▶ The problem: Establish the number of lines below that contain the string "followed". State that number alone.

▶ Records supplied:
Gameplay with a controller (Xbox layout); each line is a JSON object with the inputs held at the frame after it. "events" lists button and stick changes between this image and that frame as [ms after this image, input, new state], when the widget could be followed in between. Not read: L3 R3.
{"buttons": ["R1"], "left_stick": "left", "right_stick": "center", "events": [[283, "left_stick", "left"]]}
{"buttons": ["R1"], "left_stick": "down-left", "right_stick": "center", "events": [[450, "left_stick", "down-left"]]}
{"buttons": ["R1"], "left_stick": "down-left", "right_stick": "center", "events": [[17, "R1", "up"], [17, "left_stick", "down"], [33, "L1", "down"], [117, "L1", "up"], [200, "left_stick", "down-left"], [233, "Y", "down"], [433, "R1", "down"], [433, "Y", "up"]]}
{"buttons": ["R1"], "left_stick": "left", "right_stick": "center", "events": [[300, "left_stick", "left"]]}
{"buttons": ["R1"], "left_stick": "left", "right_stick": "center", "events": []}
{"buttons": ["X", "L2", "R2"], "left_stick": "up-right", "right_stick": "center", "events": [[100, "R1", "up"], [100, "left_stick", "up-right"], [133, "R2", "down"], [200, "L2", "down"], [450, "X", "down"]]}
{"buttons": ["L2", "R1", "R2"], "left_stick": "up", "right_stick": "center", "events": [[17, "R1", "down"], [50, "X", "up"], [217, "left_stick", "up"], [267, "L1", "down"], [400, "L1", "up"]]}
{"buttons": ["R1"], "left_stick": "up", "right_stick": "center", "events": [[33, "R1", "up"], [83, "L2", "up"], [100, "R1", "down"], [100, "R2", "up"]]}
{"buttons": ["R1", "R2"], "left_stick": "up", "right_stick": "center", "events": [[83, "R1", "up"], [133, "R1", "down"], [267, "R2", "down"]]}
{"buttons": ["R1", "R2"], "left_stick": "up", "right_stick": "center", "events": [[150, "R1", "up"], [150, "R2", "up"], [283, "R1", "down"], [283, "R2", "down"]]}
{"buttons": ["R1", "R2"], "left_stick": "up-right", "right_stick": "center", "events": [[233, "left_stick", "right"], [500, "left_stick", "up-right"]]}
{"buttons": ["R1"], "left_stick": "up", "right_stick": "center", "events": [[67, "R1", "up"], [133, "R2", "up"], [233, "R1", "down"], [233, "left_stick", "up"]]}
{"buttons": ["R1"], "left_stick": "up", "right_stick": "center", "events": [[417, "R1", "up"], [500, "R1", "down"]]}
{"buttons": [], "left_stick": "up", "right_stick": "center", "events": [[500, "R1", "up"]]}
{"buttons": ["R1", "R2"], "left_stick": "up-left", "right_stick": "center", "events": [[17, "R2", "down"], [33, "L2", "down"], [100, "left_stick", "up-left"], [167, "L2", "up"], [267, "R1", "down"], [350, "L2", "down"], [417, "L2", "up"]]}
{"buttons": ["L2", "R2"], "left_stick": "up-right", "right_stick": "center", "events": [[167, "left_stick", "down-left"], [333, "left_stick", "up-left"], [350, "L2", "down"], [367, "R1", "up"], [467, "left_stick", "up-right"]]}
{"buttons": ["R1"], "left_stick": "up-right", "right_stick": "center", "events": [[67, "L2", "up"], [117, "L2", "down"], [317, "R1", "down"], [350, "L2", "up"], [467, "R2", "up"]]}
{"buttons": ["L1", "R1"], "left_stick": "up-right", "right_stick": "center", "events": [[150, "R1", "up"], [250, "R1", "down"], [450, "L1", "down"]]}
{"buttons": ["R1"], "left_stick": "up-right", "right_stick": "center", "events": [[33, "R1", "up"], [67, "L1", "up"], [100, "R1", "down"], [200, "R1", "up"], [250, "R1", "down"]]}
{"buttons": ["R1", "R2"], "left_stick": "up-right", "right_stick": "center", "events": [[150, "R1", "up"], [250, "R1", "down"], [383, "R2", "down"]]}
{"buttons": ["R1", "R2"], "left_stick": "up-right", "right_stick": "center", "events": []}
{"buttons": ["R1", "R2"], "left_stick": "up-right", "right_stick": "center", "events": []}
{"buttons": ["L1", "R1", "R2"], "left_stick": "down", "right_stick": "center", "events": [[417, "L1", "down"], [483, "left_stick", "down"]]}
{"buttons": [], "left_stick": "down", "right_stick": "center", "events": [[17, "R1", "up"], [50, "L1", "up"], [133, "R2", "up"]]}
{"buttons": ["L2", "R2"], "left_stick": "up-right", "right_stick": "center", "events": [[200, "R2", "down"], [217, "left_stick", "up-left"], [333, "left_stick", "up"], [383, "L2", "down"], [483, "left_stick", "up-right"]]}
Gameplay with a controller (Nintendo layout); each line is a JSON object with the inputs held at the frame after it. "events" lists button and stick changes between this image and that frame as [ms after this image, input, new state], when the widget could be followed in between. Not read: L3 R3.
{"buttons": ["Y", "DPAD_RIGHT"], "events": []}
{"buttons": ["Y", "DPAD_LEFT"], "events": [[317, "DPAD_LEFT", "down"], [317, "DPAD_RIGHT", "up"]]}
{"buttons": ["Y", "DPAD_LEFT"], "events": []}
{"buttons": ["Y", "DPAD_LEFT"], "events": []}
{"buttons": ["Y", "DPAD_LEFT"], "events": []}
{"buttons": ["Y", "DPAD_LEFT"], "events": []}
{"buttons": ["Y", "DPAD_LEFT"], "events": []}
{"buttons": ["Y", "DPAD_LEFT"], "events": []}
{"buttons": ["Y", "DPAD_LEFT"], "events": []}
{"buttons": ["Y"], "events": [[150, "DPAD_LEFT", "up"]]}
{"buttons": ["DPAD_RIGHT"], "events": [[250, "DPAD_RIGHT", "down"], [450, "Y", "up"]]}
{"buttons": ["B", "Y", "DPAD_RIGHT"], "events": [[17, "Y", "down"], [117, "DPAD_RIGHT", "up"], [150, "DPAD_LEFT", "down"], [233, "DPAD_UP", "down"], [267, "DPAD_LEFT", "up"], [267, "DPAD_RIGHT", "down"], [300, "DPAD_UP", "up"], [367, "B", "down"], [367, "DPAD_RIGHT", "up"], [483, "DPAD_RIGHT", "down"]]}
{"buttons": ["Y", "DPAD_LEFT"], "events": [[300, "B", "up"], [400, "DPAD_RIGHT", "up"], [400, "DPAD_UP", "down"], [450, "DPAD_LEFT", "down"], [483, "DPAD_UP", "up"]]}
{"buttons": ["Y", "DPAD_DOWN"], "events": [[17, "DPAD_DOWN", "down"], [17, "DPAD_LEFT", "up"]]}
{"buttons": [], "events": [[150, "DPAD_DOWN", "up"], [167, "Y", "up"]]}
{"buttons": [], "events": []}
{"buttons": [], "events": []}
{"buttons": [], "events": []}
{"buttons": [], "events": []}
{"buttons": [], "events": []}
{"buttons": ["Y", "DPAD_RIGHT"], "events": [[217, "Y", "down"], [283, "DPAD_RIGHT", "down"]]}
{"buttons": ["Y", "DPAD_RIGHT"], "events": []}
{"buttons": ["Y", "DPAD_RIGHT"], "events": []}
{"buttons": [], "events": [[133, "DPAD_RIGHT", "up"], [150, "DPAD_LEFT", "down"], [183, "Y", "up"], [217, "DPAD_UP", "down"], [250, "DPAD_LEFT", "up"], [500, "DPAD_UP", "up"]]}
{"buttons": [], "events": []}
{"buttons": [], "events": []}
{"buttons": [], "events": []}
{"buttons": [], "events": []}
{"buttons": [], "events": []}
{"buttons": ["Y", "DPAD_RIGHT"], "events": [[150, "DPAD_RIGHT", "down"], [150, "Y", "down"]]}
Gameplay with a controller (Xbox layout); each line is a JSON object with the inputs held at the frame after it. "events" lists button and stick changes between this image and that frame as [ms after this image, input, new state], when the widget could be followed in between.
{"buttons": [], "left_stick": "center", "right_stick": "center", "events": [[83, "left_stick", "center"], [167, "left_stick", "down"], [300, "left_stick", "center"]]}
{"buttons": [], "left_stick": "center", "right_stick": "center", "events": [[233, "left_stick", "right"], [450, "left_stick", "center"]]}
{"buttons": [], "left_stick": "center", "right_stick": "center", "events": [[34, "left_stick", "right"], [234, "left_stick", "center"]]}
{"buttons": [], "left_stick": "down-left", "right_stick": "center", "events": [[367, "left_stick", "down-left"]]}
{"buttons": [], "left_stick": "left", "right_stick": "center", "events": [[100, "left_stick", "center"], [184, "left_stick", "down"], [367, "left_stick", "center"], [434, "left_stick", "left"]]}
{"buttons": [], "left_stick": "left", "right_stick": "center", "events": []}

▶ Answer to this task: 3